* MATERIAL PROVIDED:
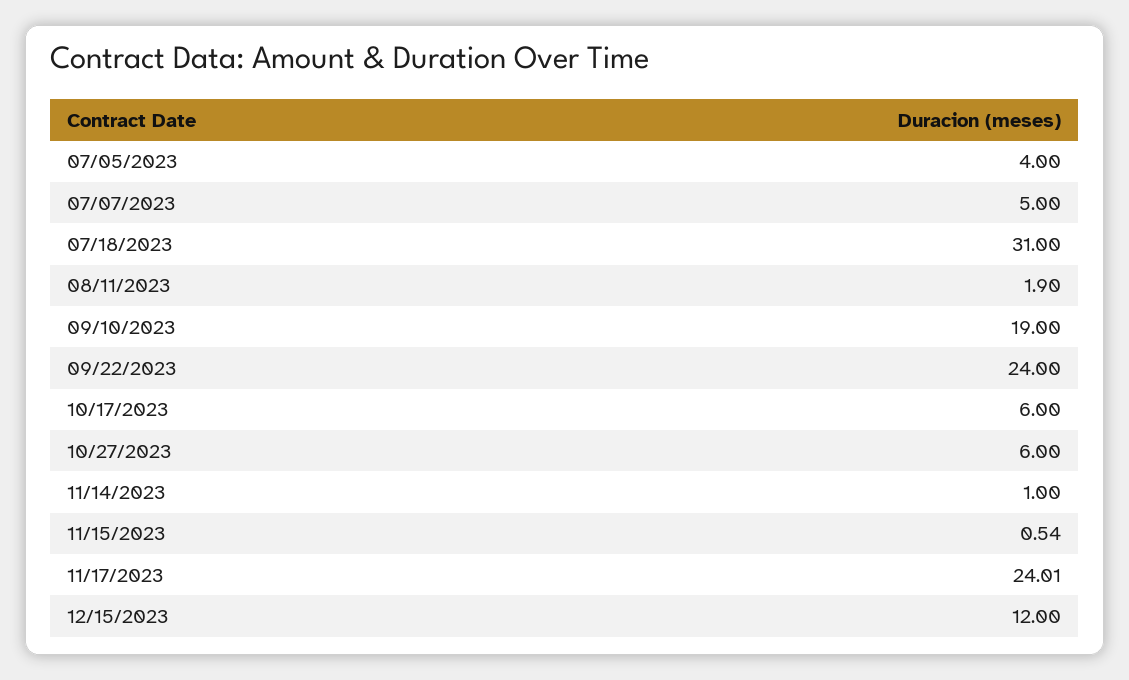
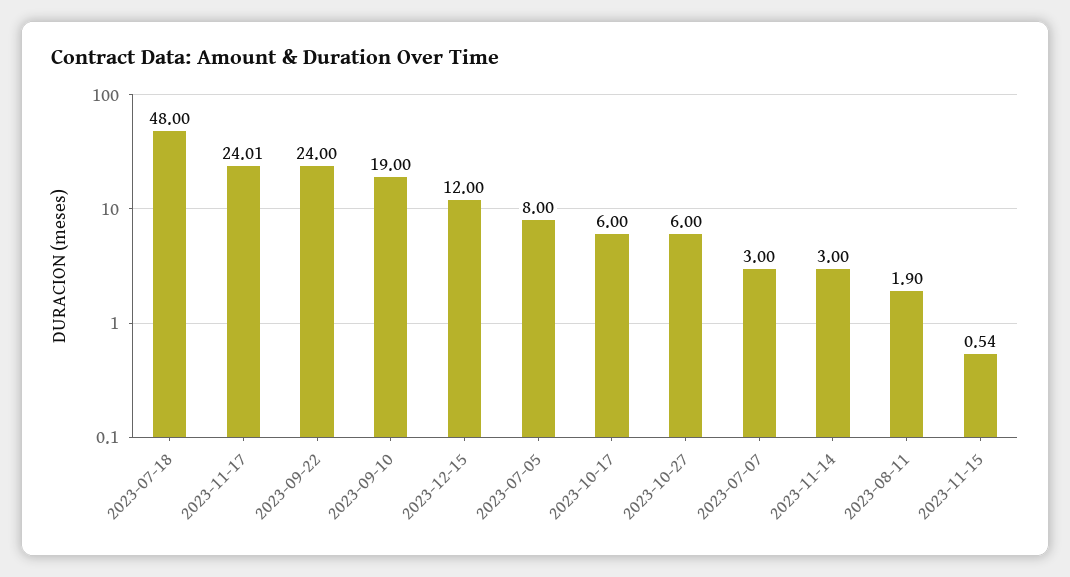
  {
-   "07/05/2023": 4,
+   "07/05/2023": 8,
-   "07/07/2023": 5,
+   "07/07/2023": 3,
-   "07/18/2023": 31,
+   "07/18/2023": 48,
    "08/11/2023": 1.9,
    "09/10/2023": 19,
    "09/22/2023": 24,
    "10/17/2023": 6,
    "10/27/2023": 6,
-   "11/14/2023": 1,
+   "11/14/2023": 3,
    "11/15/2023": 0.54,
    "11/17/2023": 24.01,
    "12/15/2023": 12
  }

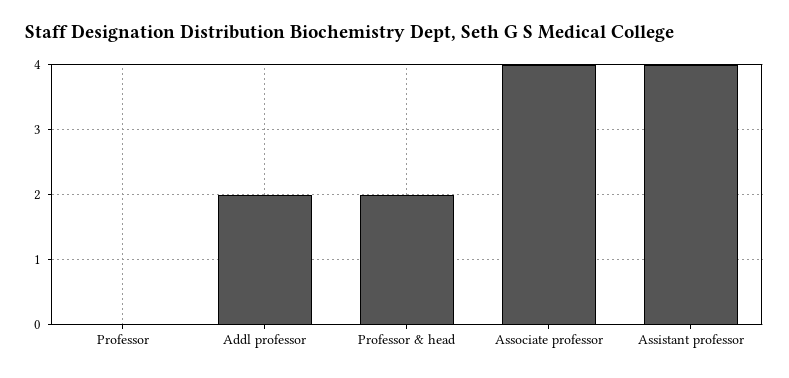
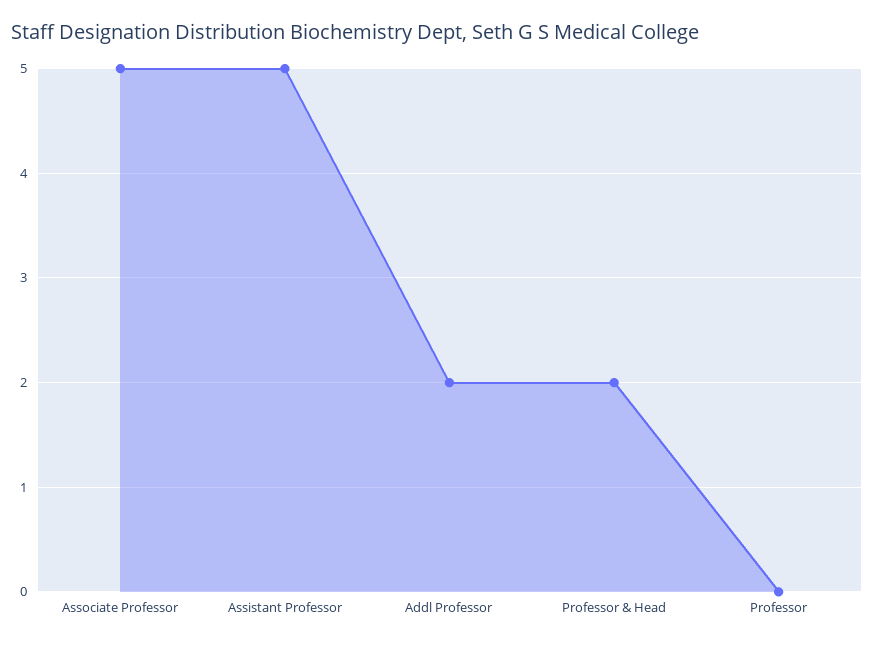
  {
    "Professor": 0,
    "Addl professor": 2,
    "Professor & head": 2,
-   "Associate professor": 4,
+   "Associate professor": 5,
-   "Assistant professor": 4
+   "Assistant professor": 5
  }

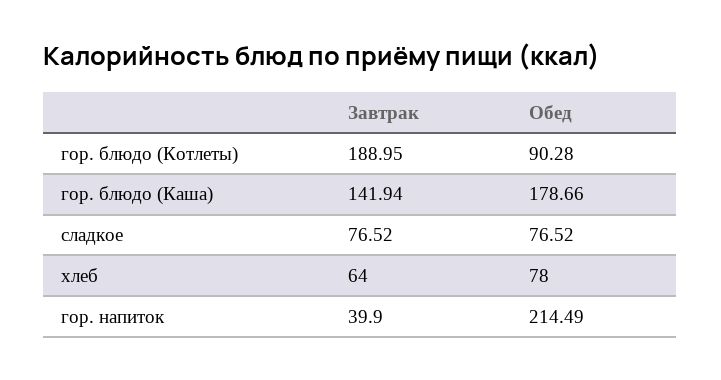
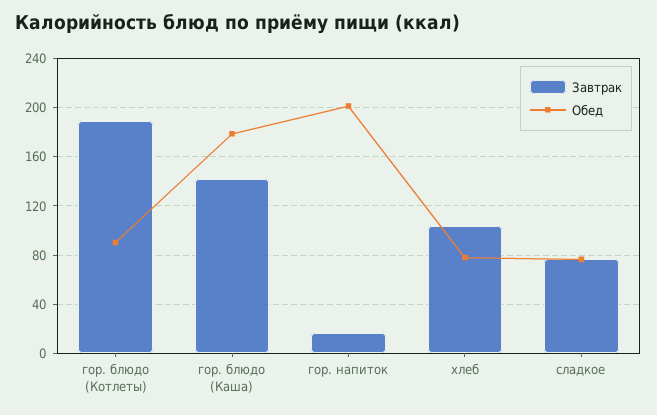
  {
    "Завтрак": {
      "гор. блюдо (Котлеты)": 188.95,
      "гор. блюдо (Каша)": 141.94,
      "сладкое": 76.52,
-     "хлеб": 64,
+     "хлеб": 105,
-     "гор. напиток": 39.9
+     "гор. напиток": 15
    },
    "Обед": {
      "гор. блюдо (Котлеты)": 90.28,
      "гор. блюдо (Каша)": 178.66,
      "сладкое": 76.52,
      "хлеб": 78,
-     "гор. напиток": 214.49
+     "гор. напиток": 200
    }
  }

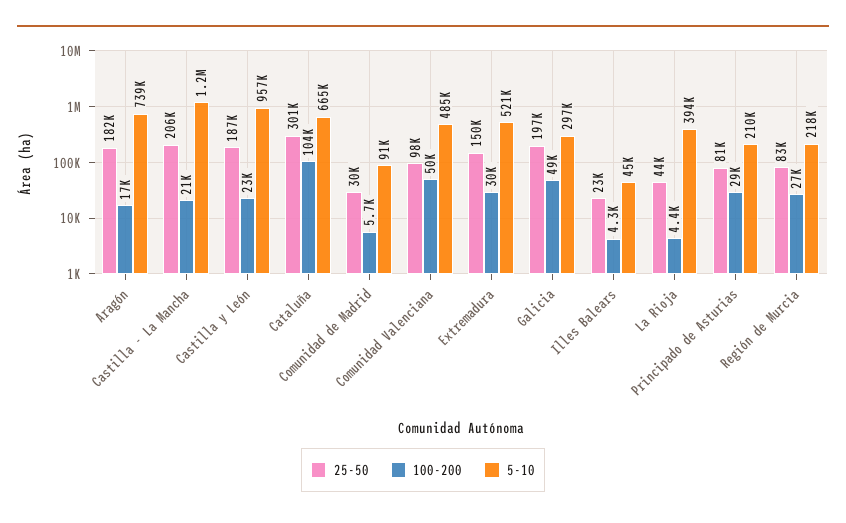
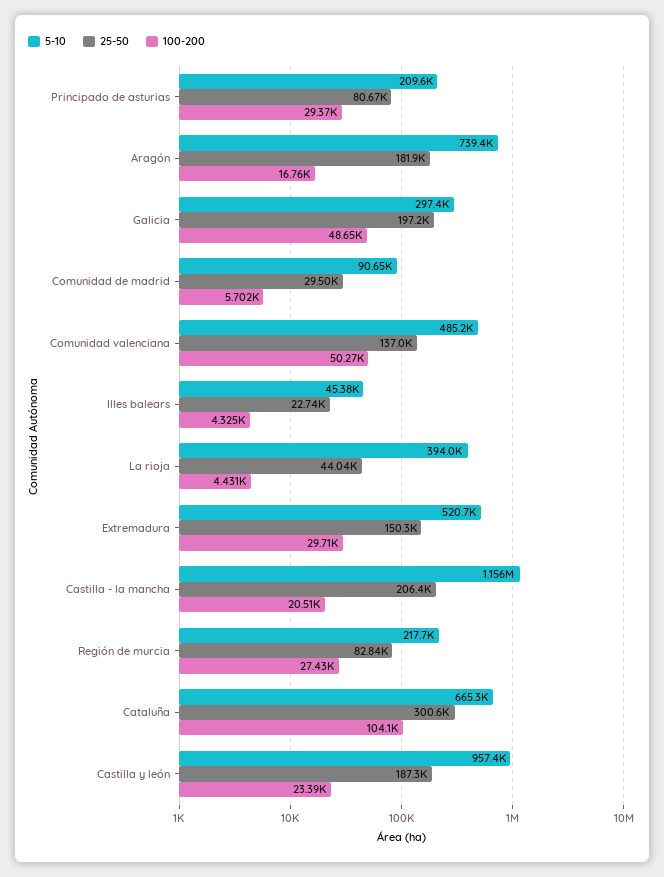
  {
    "25-50": {
      "Aragón": 181900,
      "Castilla - La Mancha": 206400,
      "Castilla y León": 187300,
      "Cataluña": 300600,
      "Comunidad de Madrid": 29500,
-     "Comunidad Valenciana": 98000,
+     "Comunidad Valenciana": 137000,
      "Extremadura": 150300,
      "Galicia": 197200,
      "Illes Balears": 22740,
      "La Rioja": 44040,
      "Principado de Asturias": 80670,
      "Región de Murcia": 82840
    },
    "100-200": {
      "Aragón": 16760,
      "Castilla - La Mancha": 20510,
      "Castilla y León": 23390,
      "Cataluña": 104100,
      "Comunidad de Madrid": 5702,
      "Comunidad Valenciana": 50270,
      "Extremadura": 29710,
      "Galicia": 48650,
      "Illes Balears": 4325,
      "La Rioja": 4431,
      "Principado de Asturias": 29370,
      "Región de Murcia": 27430
    },
    "5-10": {
      "Aragón": 739400,
      "Castilla - La Mancha": 1156000,
      "Castilla y León": 957400,
      "Cataluña": 665300,
      "Comunidad de Madrid": 90650,
      "Comunidad Valenciana": 485200,
      "Extremadura": 520700,
      "Galicia": 297400,
      "Illes Balears": 45380,
      "La Rioja": 394000,
      "Principado de Asturias": 209600,
      "Región de Murcia": 217700
    }
  }

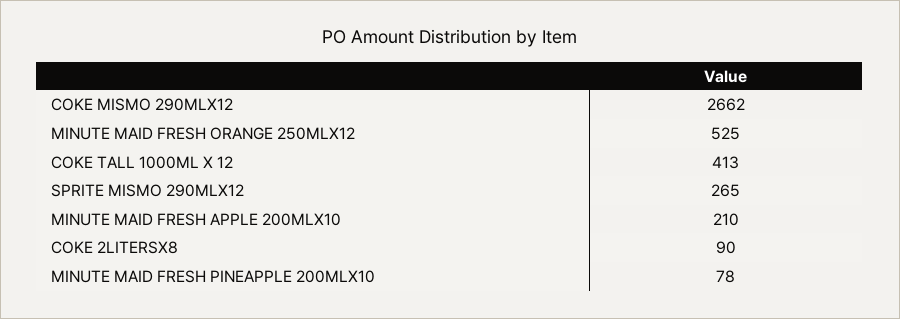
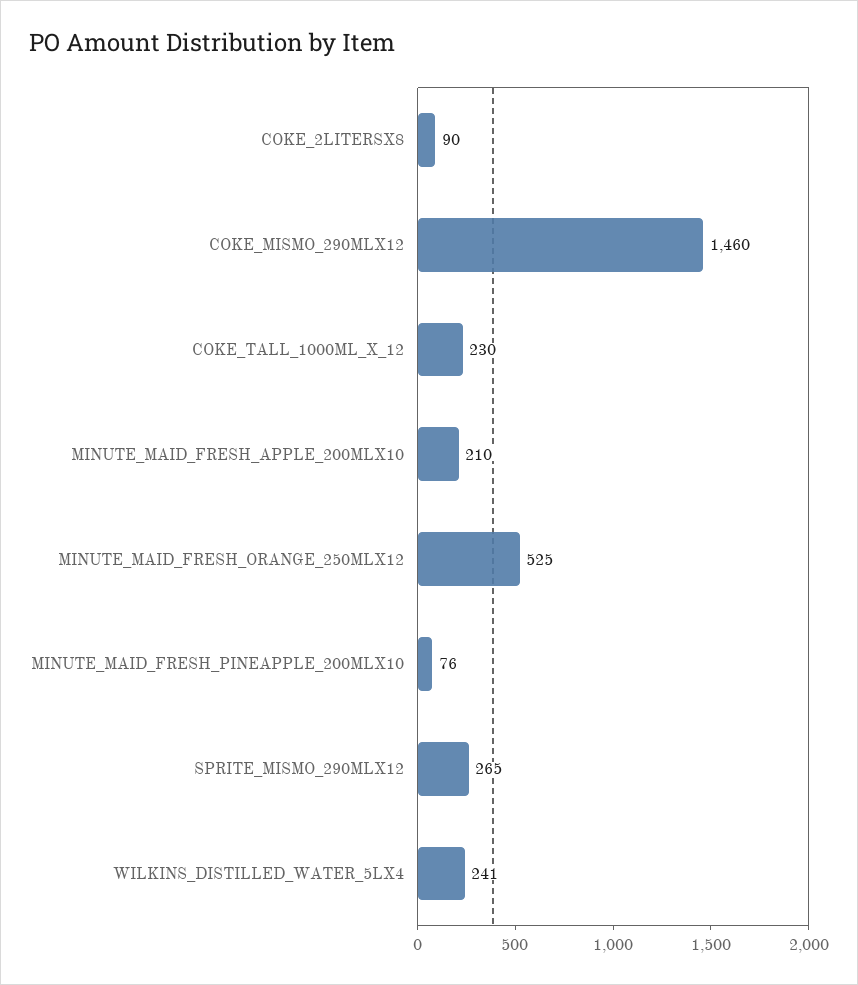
  {
-   "COKE MISMO 290MLX12": 2662,
+   "COKE MISMO 290MLX12": 1460,
    "MINUTE MAID FRESH ORANGE 250MLX12": 525,
-   "COKE TALL 1000ML X 12": 413,
+   "COKE TALL 1000ML X 12": 230,
    "SPRITE MISMO 290MLX12": 265,
    "MINUTE MAID FRESH APPLE 200MLX10": 210,
    "COKE 2LITERSX8": 90,
-   "MINUTE MAID FRESH PINEAPPLE 200MLX10": 78
+   "MINUTE MAID FRESH PINEAPPLE 200MLX10": 76,
+   "WILKINS_DISTILLED_WATER_5LX4": 241
  }

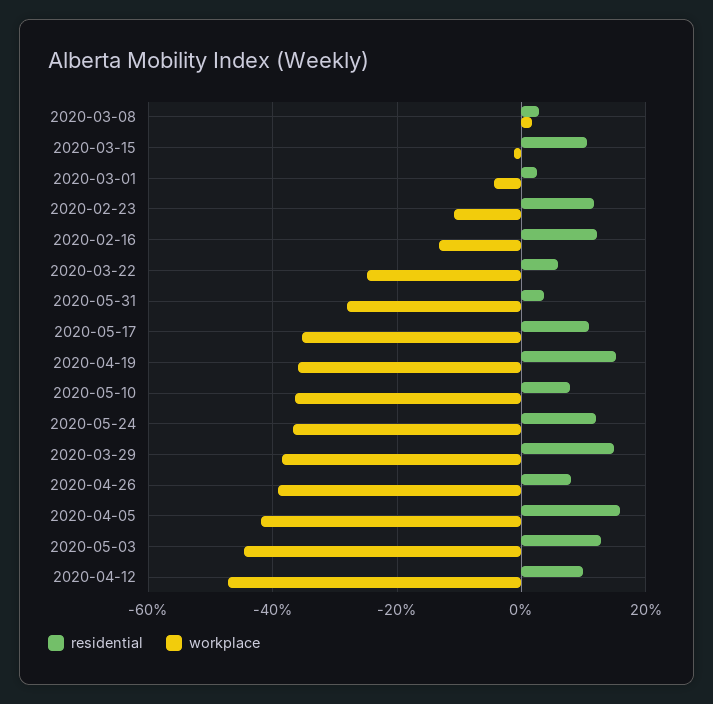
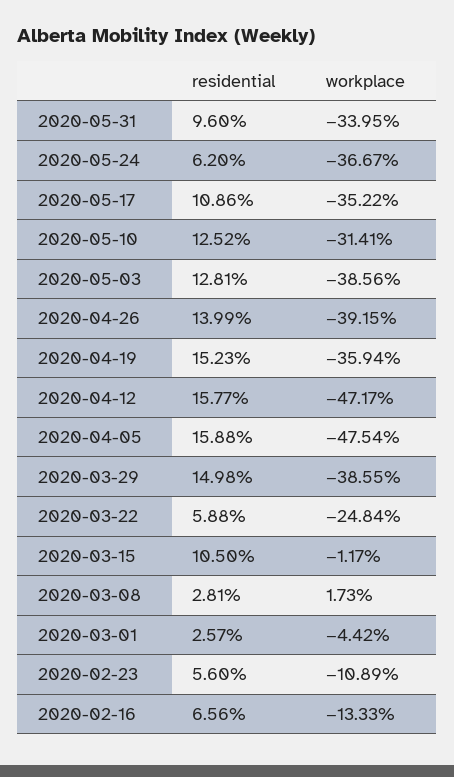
  {
    "residential": {
      "2020-03-08": 2.81,
      "2020-03-15": 10.5,
      "2020-03-01": 2.57,
-     "2020-02-23": 12,
+     "2020-02-23": 5.6,
-     "2020-02-16": 12,
+     "2020-02-16": 6.56,
      "2020-03-22": 5.88,
-     "2020-05-31": 4,
+     "2020-05-31": 9.6,
      "2020-05-17": 10.86,
      "2020-04-19": 15.23,
-     "2020-05-10": 8,
+     "2020-05-10": 12.52,
-     "2020-05-24": 12,
+     "2020-05-24": 6.2,
      "2020-03-29": 14.98,
-     "2020-04-26": 8,
+     "2020-04-26": 13.99,
      "2020-04-05": 15.88,
      "2020-05-03": 12.81,
-     "2020-04-12": 10
+     "2020-04-12": 15.77
    },
    "workplace": {
      "2020-03-08": 1.73,
      "2020-03-15": -1.17,
      "2020-03-01": -4.42,
      "2020-02-23": -10.89,
      "2020-02-16": -13.33,
      "2020-03-22": -24.84,
-     "2020-05-31": -28,
+     "2020-05-31": -33.95,
      "2020-05-17": -35.22,
      "2020-04-19": -35.94,
-     "2020-05-10": -36,
+     "2020-05-10": -31.41,
      "2020-05-24": -36.67,
      "2020-03-29": -38.55,
      "2020-04-26": -39.15,
-     "2020-04-05": -42,
+     "2020-04-05": -47.54,
-     "2020-05-03": -44,
+     "2020-05-03": -38.56,
      "2020-04-12": -47.17
    }
  }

* WHAT THE TASK ASKS: Your task is to repeat the listing exactly while omitting its pictures.

* EXERCISE ANSWER:
  {
-   "07/05/2023": 4,
+   "07/05/2023": 8,
-   "07/07/2023": 5,
+   "07/07/2023": 3,
-   "07/18/2023": 31,
+   "07/18/2023": 48,
    "08/11/2023": 1.9,
    "09/10/2023": 19,
    "09/22/2023": 24,
    "10/17/2023": 6,
    "10/27/2023": 6,
-   "11/14/2023": 1,
+   "11/14/2023": 3,
    "11/15/2023": 0.54,
    "11/17/2023": 24.01,
    "12/15/2023": 12
  }

  {
    "Professor": 0,
    "Addl professor": 2,
    "Professor & head": 2,
-   "Associate professor": 4,
+   "Associate professor": 5,
-   "Assistant professor": 4
+   "Assistant professor": 5
  }

  {
    "Завтрак": {
      "гор. блюдо (Котлеты)": 188.95,
      "гор. блюдо (Каша)": 141.94,
      "сладкое": 76.52,
-     "хлеб": 64,
+     "хлеб": 105,
-     "гор. напиток": 39.9
+     "гор. напиток": 15
    },
    "Обед": {
      "гор. блюдо (Котлеты)": 90.28,
      "гор. блюдо (Каша)": 178.66,
      "сладкое": 76.52,
      "хлеб": 78,
-     "гор. напиток": 214.49
+     "гор. напиток": 200
    }
  }

  {
    "25-50": {
      "Aragón": 181900,
      "Castilla - La Mancha": 206400,
      "Castilla y León": 187300,
      "Cataluña": 300600,
      "Comunidad de Madrid": 29500,
-     "Comunidad Valenciana": 98000,
+     "Comunidad Valenciana": 137000,
      "Extremadura": 150300,
      "Galicia": 197200,
      "Illes Balears": 22740,
      "La Rioja": 44040,
      "Principado de Asturias": 80670,
      "Región de Murcia": 82840
    },
    "100-200": {
      "Aragón": 16760,
      "Castilla - La Mancha": 20510,
      "Castilla y León": 23390,
      "Cataluña": 104100,
      "Comunidad de Madrid": 5702,
      "Comunidad Valenciana": 50270,
      "Extremadura": 29710,
      "Galicia": 48650,
      "Illes Balears": 4325,
      "La Rioja": 4431,
      "Principado de Asturias": 29370,
      "Región de Murcia": 27430
    },
    "5-10": {
      "Aragón": 739400,
      "Castilla - La Mancha": 1156000,
      "Castilla y León": 957400,
      "Cataluña": 665300,
      "Comunidad de Madrid": 90650,
      "Comunidad Valenciana": 485200,
      "Extremadura": 520700,
      "Galicia": 297400,
      "Illes Balears": 45380,
      "La Rioja": 394000,
      "Principado de Asturias": 209600,
      "Región de Murcia": 217700
    }
  }

  {
-   "COKE MISMO 290MLX12": 2662,
+   "COKE MISMO 290MLX12": 1460,
    "MINUTE MAID FRESH ORANGE 250MLX12": 525,
-   "COKE TALL 1000ML X 12": 413,
+   "COKE TALL 1000ML X 12": 230,
    "SPRITE MISMO 290MLX12": 265,
    "MINUTE MAID FRESH APPLE 200MLX10": 210,
    "COKE 2LITERSX8": 90,
-   "MINUTE MAID FRESH PINEAPPLE 200MLX10": 78
+   "MINUTE MAID FRESH PINEAPPLE 200MLX10": 76,
+   "WILKINS_DISTILLED_WATER_5LX4": 241
  }

  {
    "residential": {
      "2020-03-08": 2.81,
      "2020-03-15": 10.5,
      "2020-03-01": 2.57,
-     "2020-02-23": 12,
+     "2020-02-23": 5.6,
-     "2020-02-16": 12,
+     "2020-02-16": 6.56,
      "2020-03-22": 5.88,
-     "2020-05-31": 4,
+     "2020-05-31": 9.6,
      "2020-05-17": 10.86,
      "2020-04-19": 15.23,
-     "2020-05-10": 8,
+     "2020-05-10": 12.52,
-     "2020-05-24": 12,
+     "2020-05-24": 6.2,
      "2020-03-29": 14.98,
-     "2020-04-26": 8,
+     "2020-04-26": 13.99,
      "2020-04-05": 15.88,
      "2020-05-03": 12.81,
-     "2020-04-12": 10
+     "2020-04-12": 15.77
    },
    "workplace": {
      "2020-03-08": 1.73,
      "2020-03-15": -1.17,
      "2020-03-01": -4.42,
      "2020-02-23": -10.89,
      "2020-02-16": -13.33,
      "2020-03-22": -24.84,
-     "2020-05-31": -28,
+     "2020-05-31": -33.95,
      "2020-05-17": -35.22,
      "2020-04-19": -35.94,
-     "2020-05-10": -36,
+     "2020-05-10": -31.41,
      "2020-05-24": -36.67,
      "2020-03-29": -38.55,
      "2020-04-26": -39.15,
-     "2020-04-05": -42,
+     "2020-04-05": -47.54,
-     "2020-05-03": -44,
+     "2020-05-03": -38.56,
      "2020-04-12": -47.17
    }
  }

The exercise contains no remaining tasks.